Exploring the confluence of ancient Chinese spirituality and modern
Western environmental thought, Wild Mind, Wild Earth reveals the
unrecognized kinship of mind and nature that must be reanimated if we
are to end our destruction of the planet.
Earth is embroiled in its sixth major extinction event--this time caused
not by asteroids or volcanos, but by us. At bottom, preventing this
sixth extinction is a spiritual/philosophical problem, for it is the
assumptions defining us and our relation to earth that are driving the
devastation. Those assumptions insist on a fundamental separation of
human and earth that devalues earth and enables our exploitative
relation to it.
In Wild Mind, Wild Earth, David Hinton explores modes of seeing and
being that could save the planet by reestablishing a deep kinship
between human and earth: the insights of primal cultures and the Ch'an
(Zen) Buddhism of ancient China.

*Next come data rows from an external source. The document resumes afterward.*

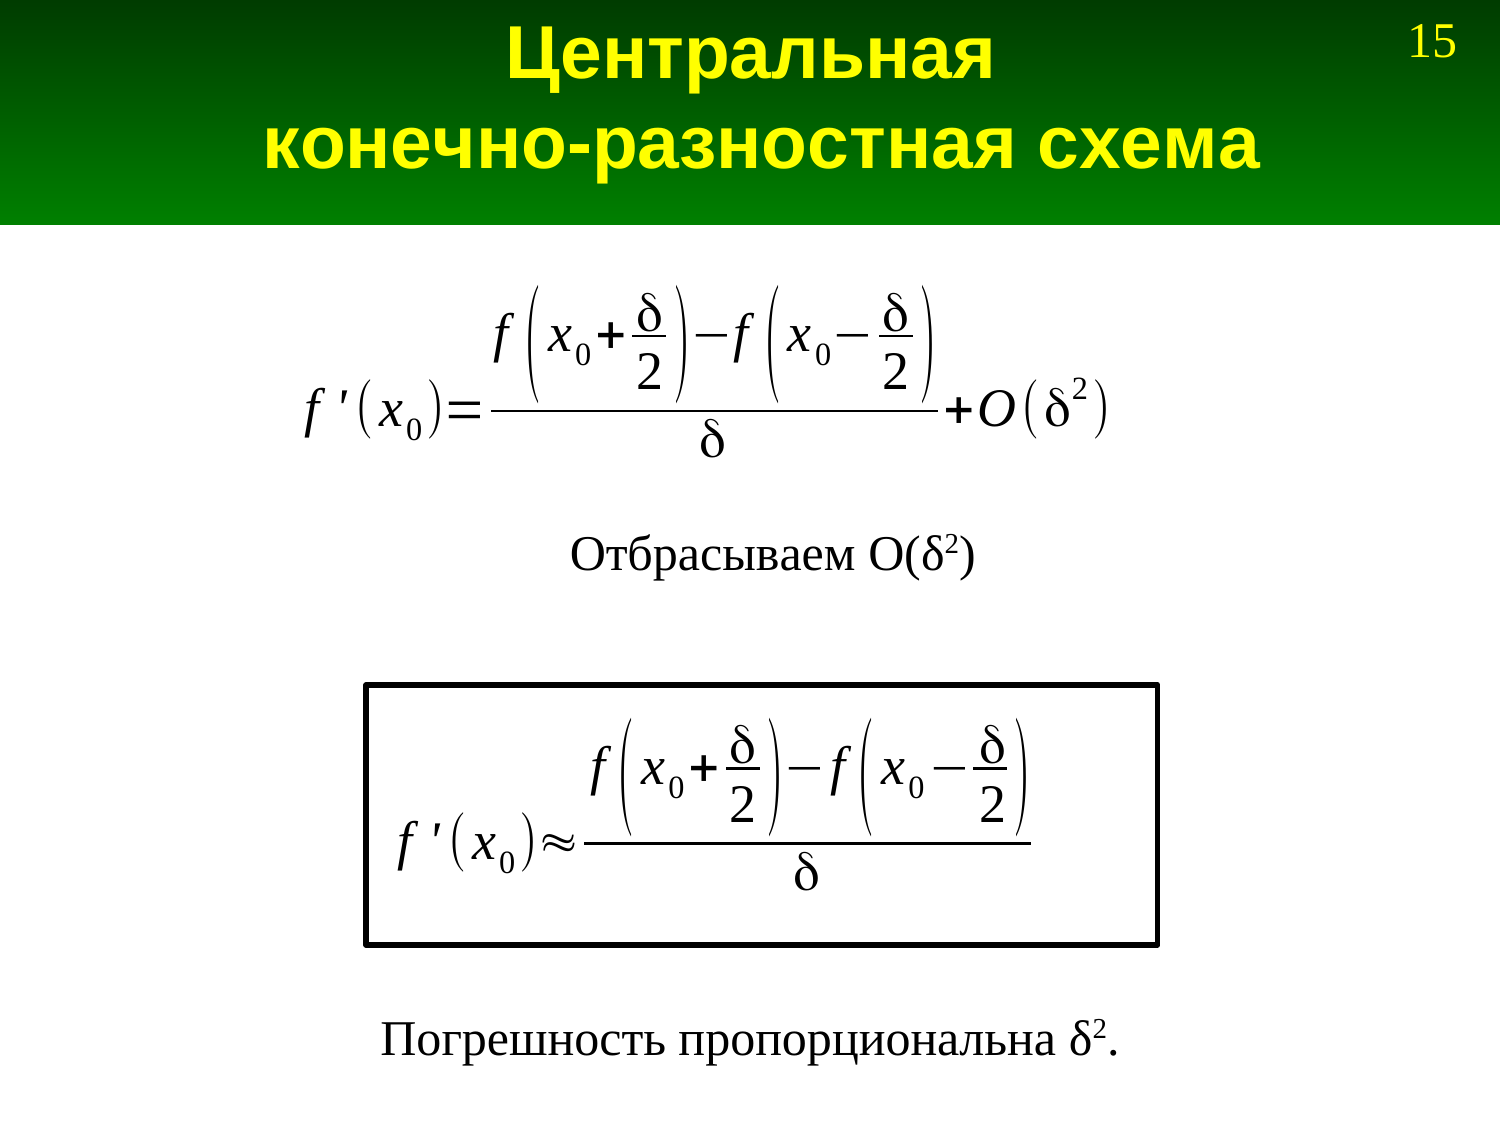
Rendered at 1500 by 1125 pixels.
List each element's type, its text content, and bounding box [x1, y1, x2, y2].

title Центральная конечно-разностная схема [123, 0, 1399, 192]
text_box Отбрасываем O(δ2) [555, 512, 1046, 648]
chart [291, 283, 1123, 461]
chart [384, 716, 1048, 894]
text_box Погрешность пропорциональна δ2. [365, 998, 1135, 1073]
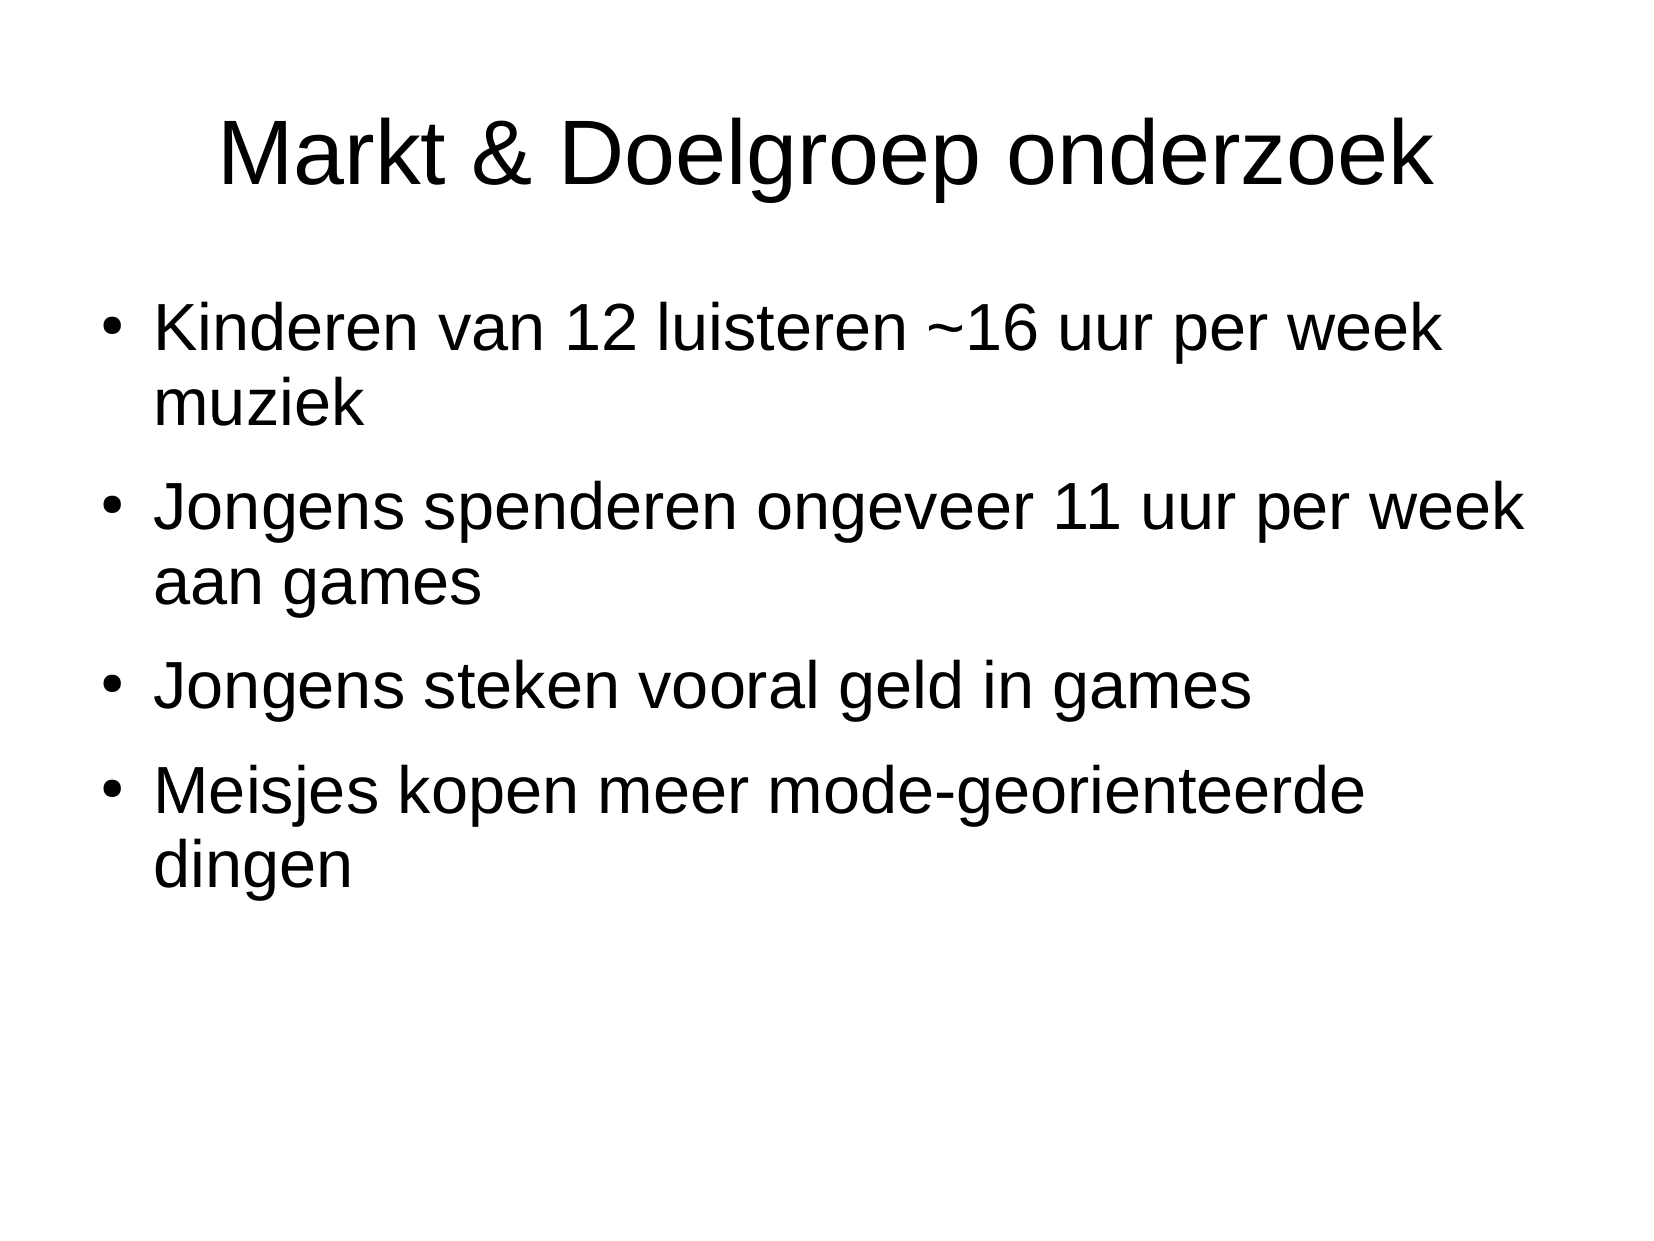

He also shows how these insights have
become well-established in the West over the last two hundred years,
through the work of poets and philosophers and scientists. This offers
marvelous hope and beauty--but like so many of us, Hinton recognizes the
sixth extinction is now an inexorable and perhaps unstoppable tragedy.
And he reveals how those primal/Zen insights enable us to inhabit even
the unfurling catastrophe as a profound kind of liberation. Wild Mind,
Wild Earth is a remarkable and revitalizing journey.